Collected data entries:

--------------------

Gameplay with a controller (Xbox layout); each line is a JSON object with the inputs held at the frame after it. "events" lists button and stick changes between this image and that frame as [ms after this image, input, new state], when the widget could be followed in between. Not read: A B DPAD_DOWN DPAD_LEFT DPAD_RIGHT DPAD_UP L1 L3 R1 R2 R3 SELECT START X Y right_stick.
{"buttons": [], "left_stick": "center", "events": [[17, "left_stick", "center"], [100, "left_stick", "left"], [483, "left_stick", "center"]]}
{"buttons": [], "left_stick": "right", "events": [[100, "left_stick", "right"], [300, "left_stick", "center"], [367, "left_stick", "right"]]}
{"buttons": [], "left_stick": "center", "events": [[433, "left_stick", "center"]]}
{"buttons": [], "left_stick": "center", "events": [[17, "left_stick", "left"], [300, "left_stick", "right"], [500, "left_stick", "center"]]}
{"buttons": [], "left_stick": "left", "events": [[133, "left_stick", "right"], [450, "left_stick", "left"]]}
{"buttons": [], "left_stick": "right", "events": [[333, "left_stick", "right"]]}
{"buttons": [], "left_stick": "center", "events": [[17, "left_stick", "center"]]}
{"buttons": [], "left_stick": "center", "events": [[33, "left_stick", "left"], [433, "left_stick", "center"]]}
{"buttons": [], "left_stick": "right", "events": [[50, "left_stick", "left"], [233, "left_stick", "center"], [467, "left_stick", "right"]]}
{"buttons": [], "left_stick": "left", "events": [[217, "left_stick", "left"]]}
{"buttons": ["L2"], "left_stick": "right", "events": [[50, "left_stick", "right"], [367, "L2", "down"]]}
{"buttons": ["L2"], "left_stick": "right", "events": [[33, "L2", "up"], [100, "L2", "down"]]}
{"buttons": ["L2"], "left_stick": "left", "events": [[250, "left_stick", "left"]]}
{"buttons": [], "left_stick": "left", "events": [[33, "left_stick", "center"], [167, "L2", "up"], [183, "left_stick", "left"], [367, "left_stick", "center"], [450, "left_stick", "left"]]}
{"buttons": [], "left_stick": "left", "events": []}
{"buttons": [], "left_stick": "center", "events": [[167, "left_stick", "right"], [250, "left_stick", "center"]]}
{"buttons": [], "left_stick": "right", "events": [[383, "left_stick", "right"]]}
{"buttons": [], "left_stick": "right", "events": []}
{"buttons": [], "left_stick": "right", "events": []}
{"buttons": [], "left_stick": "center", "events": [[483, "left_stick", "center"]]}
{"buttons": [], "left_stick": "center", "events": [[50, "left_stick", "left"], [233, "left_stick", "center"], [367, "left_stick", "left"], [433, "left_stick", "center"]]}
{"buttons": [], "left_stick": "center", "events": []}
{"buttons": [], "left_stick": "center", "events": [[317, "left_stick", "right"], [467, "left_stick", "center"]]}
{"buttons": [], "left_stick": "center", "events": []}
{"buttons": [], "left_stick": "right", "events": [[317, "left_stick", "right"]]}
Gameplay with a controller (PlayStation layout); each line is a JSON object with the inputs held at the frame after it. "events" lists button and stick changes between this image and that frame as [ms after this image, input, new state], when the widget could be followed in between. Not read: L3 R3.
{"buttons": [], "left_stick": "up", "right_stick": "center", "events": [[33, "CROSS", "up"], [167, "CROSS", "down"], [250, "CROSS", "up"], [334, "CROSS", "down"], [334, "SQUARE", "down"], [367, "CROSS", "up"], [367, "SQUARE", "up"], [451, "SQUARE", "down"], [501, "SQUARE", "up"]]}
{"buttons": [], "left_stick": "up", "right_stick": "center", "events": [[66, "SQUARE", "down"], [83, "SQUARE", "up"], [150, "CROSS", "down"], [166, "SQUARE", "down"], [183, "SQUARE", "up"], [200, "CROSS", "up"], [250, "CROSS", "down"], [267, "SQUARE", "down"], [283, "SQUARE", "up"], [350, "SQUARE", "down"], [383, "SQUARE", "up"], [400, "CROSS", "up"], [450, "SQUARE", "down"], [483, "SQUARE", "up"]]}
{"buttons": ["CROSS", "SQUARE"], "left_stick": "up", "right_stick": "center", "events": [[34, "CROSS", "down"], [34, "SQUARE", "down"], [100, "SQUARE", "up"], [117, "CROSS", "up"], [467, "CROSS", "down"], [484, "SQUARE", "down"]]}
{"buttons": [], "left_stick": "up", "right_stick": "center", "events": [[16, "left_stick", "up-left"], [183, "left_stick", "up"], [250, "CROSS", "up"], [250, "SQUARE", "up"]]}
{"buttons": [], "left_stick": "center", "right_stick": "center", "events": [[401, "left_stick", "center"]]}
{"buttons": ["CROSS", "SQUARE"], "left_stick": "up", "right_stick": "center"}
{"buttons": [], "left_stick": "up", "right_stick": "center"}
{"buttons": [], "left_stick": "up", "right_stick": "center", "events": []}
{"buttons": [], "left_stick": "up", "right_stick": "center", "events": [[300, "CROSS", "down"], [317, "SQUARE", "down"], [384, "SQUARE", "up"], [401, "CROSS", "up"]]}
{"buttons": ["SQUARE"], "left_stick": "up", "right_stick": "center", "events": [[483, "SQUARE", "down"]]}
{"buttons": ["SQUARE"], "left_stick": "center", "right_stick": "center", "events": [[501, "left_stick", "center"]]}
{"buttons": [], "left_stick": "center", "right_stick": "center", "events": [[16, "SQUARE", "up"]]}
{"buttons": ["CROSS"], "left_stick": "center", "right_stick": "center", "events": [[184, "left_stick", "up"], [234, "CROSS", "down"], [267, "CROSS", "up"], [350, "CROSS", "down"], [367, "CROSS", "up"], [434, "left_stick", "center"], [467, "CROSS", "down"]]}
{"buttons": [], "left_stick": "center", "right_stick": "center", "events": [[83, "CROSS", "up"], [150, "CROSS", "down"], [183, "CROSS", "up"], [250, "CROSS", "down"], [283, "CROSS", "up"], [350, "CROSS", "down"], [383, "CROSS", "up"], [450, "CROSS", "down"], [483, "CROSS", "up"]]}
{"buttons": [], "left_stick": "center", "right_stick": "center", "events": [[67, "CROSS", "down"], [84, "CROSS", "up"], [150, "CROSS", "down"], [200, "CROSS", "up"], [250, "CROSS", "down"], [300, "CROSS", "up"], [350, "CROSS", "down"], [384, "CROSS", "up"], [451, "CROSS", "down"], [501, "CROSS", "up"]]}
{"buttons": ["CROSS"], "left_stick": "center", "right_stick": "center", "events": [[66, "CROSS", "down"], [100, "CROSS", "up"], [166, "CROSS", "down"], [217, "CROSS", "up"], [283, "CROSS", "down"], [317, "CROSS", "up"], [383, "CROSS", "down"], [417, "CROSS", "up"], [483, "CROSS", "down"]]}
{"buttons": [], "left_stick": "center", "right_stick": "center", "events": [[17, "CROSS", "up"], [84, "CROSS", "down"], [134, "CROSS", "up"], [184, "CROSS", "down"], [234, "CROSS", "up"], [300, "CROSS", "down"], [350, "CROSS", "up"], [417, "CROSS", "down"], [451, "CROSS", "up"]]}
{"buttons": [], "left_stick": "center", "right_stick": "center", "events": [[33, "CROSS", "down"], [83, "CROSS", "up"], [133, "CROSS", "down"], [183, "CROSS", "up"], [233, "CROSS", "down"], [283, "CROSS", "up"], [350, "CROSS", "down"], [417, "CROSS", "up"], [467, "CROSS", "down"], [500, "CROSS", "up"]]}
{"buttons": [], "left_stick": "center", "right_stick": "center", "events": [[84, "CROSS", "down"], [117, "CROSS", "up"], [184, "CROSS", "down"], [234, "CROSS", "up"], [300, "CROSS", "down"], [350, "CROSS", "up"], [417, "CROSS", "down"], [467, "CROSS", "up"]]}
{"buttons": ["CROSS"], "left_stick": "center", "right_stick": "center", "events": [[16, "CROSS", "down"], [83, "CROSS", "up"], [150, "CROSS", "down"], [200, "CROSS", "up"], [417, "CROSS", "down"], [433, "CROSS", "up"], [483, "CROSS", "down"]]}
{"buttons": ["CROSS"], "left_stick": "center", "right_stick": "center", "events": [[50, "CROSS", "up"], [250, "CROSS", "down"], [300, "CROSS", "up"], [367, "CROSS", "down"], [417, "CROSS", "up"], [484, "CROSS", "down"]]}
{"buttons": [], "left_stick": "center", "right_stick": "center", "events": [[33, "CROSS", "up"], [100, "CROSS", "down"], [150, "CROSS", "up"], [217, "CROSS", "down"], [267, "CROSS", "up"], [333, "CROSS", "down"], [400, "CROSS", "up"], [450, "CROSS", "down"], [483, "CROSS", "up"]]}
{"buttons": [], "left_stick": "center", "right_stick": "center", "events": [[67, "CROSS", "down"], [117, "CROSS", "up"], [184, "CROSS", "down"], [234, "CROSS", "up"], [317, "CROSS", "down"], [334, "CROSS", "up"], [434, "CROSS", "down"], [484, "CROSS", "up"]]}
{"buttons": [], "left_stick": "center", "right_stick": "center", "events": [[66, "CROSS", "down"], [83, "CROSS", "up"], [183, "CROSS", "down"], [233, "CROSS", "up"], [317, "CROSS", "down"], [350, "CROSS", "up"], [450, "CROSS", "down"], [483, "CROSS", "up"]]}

--------------------

## About this task
Pick from the records each line that contains the word "inputs" and show it.

## Expected output
Gameplay with a controller (Xbox layout); each line is a JSON object with the inputs held at the frame after it. "events" lists button and stick changes between this image and that frame as [ms after this image, input, new state], when the widget could be followed in between. Not read: A B DPAD_DOWN DPAD_LEFT DPAD_RIGHT DPAD_UP L1 L3 R1 R2 R3 SELECT START X Y right_stick.
Gameplay with a controller (PlayStation layout); each line is a JSON object with the inputs held at the frame after it. "events" lists button and stick changes between this image and that frame as [ms after this image, input, new state], when the widget could be followed in between. Not read: L3 R3.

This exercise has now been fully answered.